After graduating, she moved to Boston and worked at the reference library of the Christian Science Monitor.

That was where she first heard of the book, Voyage From Lesbos: The Psychoanalysis of a Female Homosexual, by the psychiatrist Richard Robertiello.

She contacted Robertiello on the pretext of doing research in order to get in touch with other lesbians. In response, he gave her an old copy of The Ladder, the first national lesbian publication.

Discovering the paper was founded by the lesbian organization, the Daughters of Bilitis (DOB), she joined the organization during an annual picnic in Rhode Island and first met Gittings there.

“After a brief courtship, we settled into her efficiency apartment in Philadelphia. We’ve been together in the gay cause ever since,” Lahusen shared in the book, Homosexuality: A History, by Vern Bullough.

Kay Lahusen: Snapping moments

When Gittings took over The Ladder, Lahusen became the publication’s photographer who wanted to use photographs of real women on its covers instead of the previous cartoon artworks.

“It wasn’t easy for me to find many subjects back then.
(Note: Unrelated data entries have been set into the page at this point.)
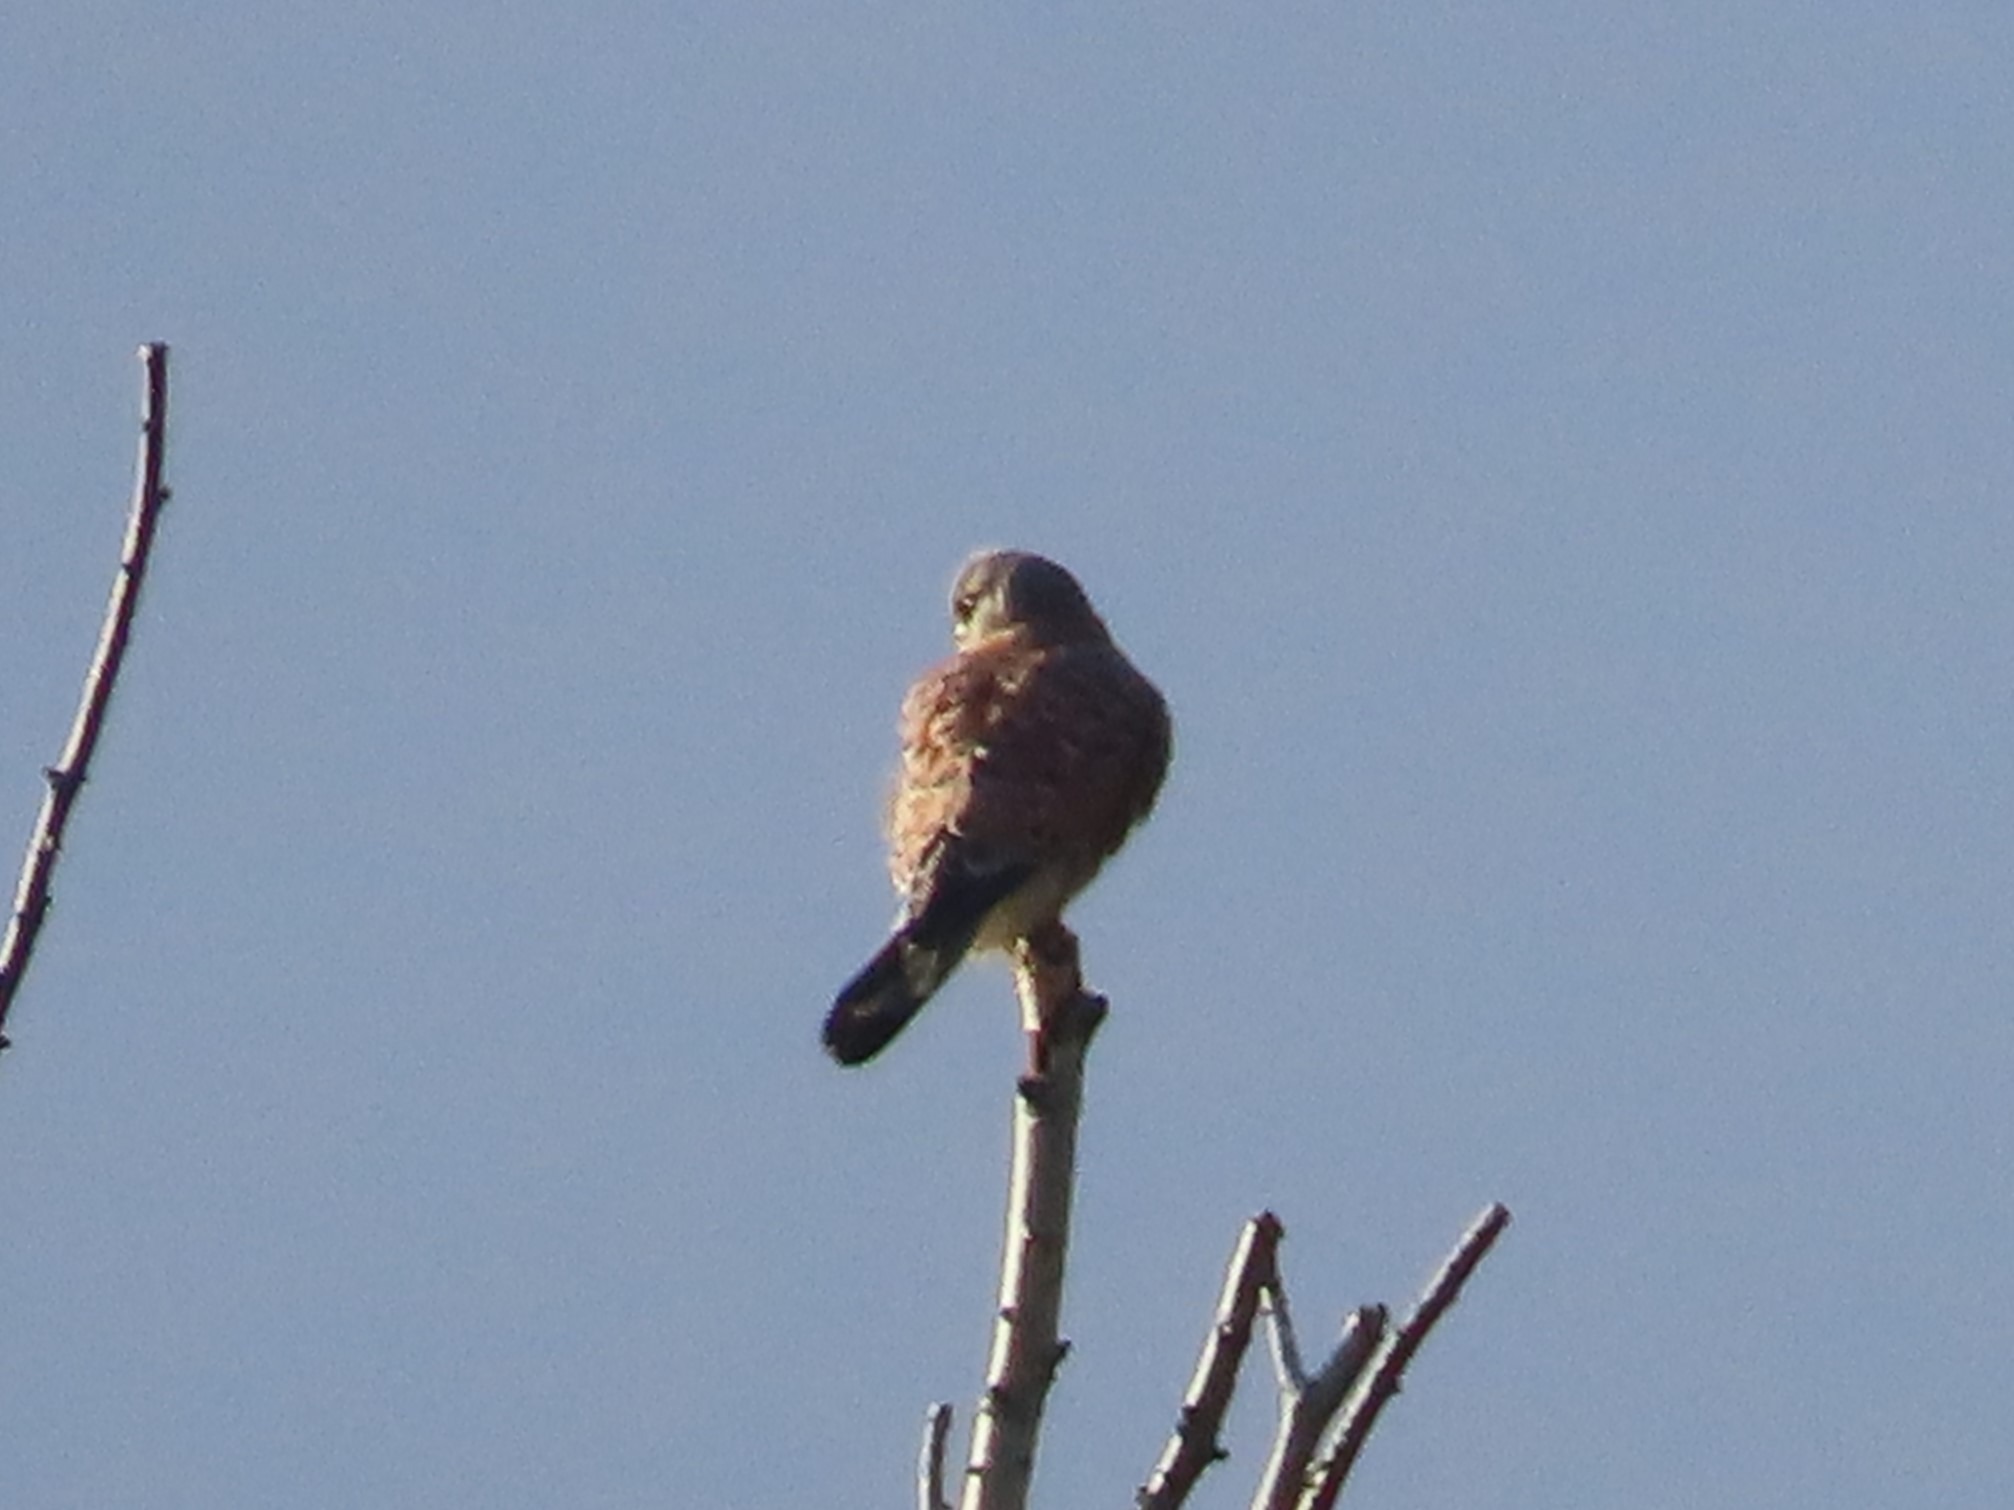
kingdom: Animalia
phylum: Chordata
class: Aves
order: Falconiformes
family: Falconidae
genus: Falco
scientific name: Falco tinnunculus
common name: Tårnfalk
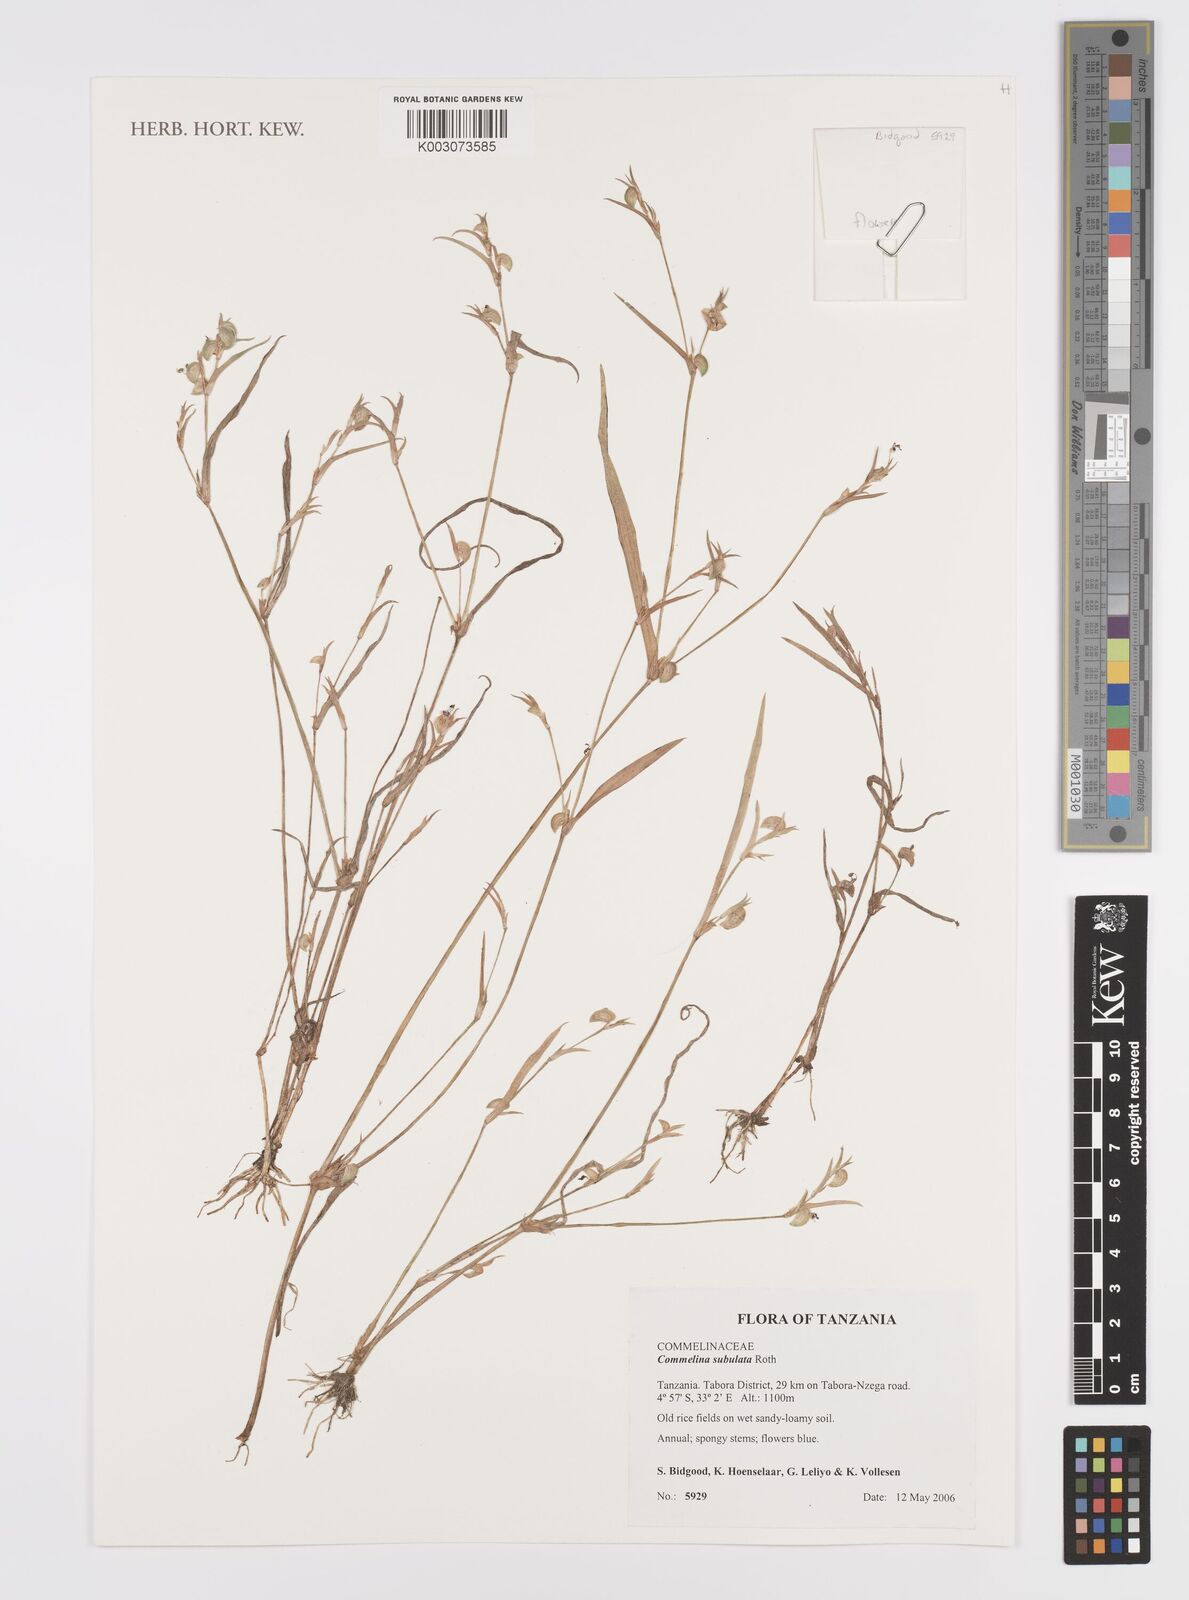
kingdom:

I wanted to change that, to bring those willing out into the sunlight and especially to show gay couples and gay love,” Lahusen said.

Her first, full-face portrait photo for the cover was another well-known lesbian activist, Lilli Vicencz.

Likewise, Lahusen was present at the moments of the growing LGBTQ movement, taking pictures of their protests, like the Annual Reminders at Independence Hall in the ’60s.

“Some participants were fearful, some were proud, others were simply marching in the belief that they had to come out if things were going to change,” she related.

Kay Lahusen: Love & legacy

When the Stonewall riots happened, the couple were on vacation but were elated over the news. However, though they still tried to keep up with the activism, times had changed as more LGBT organizations started forming.

Still, the two warriors chose to continue fighting and, together with Frank Kameny, took on the American Psychiatric Association (APA) for their antigay policies and culture– and won.

In 2007, when Lahusen was collecting her photographs for a project on the history of the gay rights movement, Gittings became sick of breast cancer.

At the age of 74, Gittings died on February 18, 2007. Lahusen described their working tandem as complementary.

“Barbara was a terrific public speaker, she could always rally the troops. I especially loved photography, making exhibits and doing what you might call promotion work,” she said.

Currently, Lahusen lives an assisted living facility. However, there is a spot at the Congressional Cemetery in Washington, DC reserved for her next to Gittings’ burial place.

“It’s been said that all social-change movements find they ultimately have to take to the streets. Think of the early suffragettes, for example,” Lahusen said.

“I certainly believed we were doing something historically significant, something to help lift GLBT people as a class in our society.” she added.